**Extract provided**:
_ _ _

FORT WORTH, Texas, Jan. 20, 2016 /PRNewswire/ -- Calloway's Nursery, Inc. (PK:CLWY) ("Calloway's") and 3K Limited Partnership ("3K") today announced that, pursuant to a Recapitalization Agreement between the parties (the "Recapitalization Agreement"), they have commenced a joint tender offer to purchase up to 4,000,000 shares of Calloway's common stock at a purchase price of $2.52 per share. The joint tender offer is being made pursuant to an Offer to Purchase, dated January 20, 2016 (the "Offer to Purchase"), and a related Letter of Transmittal (which, together with any amendments or supplements thereto, collectively constitute the "Offer").

Pursuant to the terms of the Recapitalization Agreement, the first 2,000,000 shares tendered in the Offer will be purchased by Calloway's, the next 1,000,000 shares tendered in the Offer will be purchased by 3K and any shares tendered in excess of the first 3,000,000 shares will be purchased by Calloway's and 3K on a fifty-fifty basis.

Participation in the Offer by Calloway's shareholders is voluntary and shareholders are not required to tender any shares in the Offer. If more than 4,000,000 shares are tendered in the Offer, Calloway's and 3K will purchase 4,000,000 shares from all shareholders who validly tendered their shares in the Offer on a pro rata basis. The Offer is not conditioned on a minimum number of shares being tendered, but is subject to the satisfaction or waiver of certain closing conditions described in the Offer to Purchase.

The Offer will expire at 5:00 P.M., Central Time, on February 18, 2016, unless extended. Shareholders who wish to tender their shares in the Offer must properly tender such shares prior to the expiration of the Offer. Tendered shares may be withdrawn at any time prior to the expiration of the Offer.

Immediately following the expiration of the Offer, 3K has agreed to purchase substantially all of the shares of Calloway's common stock held by James Estill, the Chief Executive Officer, Chairman of the Board of Directors and co-founder of Calloway's, and John Cosby, a former executive officer, former member of the Board of Directors and co-founder of Calloway's, at the same price that is being offered to shareholders in the Offer. The Offer and the purchase of these shares by 3K are collectively referred to as the "Recapitalization."

_ _ _

**Problems to work on**:
- a) State whether each statement agrees with the tender offer announcement, answering yes or no and quoting the deciding words: (i) Shareholders are required to tender shares in the Offer. (ii) The Offer expires at 5:00 P.M., Central Time, on February 18, 2016, unless extended. (iii) The Offer is conditioned on a minimum number of shares being tendered.
- b) Answer these questions from the tender offer announcement:
(i) What is the purchase price per share in the joint tender offer?
(ii) Which party will purchase the next 1,000,000 shares tendered after the first 2,000,000?
(iii) What positions does James Estill hold at Calloway's?
- c) Quote the tender offer announcement, starting at the words "The Offer will expire" and ending after "time prior to the expiration of the Offer.".
The records have no connection to the tender offer announcement.

**Object inventories of aerial scenes**:
_ _ _

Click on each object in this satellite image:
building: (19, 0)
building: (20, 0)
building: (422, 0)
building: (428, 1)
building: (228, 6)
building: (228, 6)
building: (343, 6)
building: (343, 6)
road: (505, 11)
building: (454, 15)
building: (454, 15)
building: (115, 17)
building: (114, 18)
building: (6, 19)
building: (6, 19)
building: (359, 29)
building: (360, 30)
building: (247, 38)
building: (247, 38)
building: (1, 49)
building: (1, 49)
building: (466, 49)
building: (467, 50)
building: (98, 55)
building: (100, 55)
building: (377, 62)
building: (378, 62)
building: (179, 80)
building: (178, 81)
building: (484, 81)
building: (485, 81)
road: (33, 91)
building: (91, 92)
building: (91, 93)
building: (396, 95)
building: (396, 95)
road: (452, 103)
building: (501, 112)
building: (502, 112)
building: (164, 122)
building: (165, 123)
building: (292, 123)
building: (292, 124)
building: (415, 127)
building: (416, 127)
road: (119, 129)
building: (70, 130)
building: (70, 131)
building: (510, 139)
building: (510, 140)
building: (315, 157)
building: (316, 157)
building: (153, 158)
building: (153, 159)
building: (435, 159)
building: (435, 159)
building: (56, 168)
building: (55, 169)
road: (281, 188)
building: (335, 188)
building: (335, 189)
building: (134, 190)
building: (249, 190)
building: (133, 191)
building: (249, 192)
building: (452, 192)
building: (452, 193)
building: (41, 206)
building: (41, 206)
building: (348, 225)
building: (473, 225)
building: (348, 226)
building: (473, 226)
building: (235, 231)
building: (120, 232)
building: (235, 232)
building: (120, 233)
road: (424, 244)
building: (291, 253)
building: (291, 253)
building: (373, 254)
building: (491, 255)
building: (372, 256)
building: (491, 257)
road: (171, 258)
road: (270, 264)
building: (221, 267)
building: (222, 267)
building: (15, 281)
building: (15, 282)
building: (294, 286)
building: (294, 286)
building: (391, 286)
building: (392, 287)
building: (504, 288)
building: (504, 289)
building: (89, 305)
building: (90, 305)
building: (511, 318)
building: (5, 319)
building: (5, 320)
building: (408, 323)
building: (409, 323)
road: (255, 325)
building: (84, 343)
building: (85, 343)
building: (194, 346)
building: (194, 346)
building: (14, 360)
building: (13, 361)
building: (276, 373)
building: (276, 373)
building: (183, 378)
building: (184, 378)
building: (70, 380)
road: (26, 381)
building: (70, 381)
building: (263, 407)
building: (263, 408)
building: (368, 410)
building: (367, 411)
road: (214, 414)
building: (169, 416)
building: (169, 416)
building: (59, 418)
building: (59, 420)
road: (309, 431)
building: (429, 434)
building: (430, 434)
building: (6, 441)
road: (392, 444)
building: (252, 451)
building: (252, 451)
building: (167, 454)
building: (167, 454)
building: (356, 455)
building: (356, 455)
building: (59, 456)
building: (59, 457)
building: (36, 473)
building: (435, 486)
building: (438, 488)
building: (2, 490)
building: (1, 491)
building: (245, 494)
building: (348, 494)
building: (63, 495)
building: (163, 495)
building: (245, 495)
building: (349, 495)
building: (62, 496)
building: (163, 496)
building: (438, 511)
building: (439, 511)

_ _ _

**Replies**:
- a)
(i) No: "shareholders are not required to tender any shares in the Offer"
(ii) Yes: "The Offer will expire at 5:00 P.M., Central Time, on February 18, 2016, unless extended."
(iii) No: "The Offer is not conditioned on a minimum number of shares being tendered"

- b)
(i) $2.52 per share
(ii) 3K
(iii) Chief Executive Officer, Chairman of the Board of Directors and co-founder

- c)
The Offer will expire at 5:00 P.M., Central Time, on February 18, 2016, unless extended. Shareholders who wish to tender their shares in the Offer must properly tender such shares prior to the expiration of the Offer. Tendered shares may be withdrawn at any time prior to the expiration of the Offer.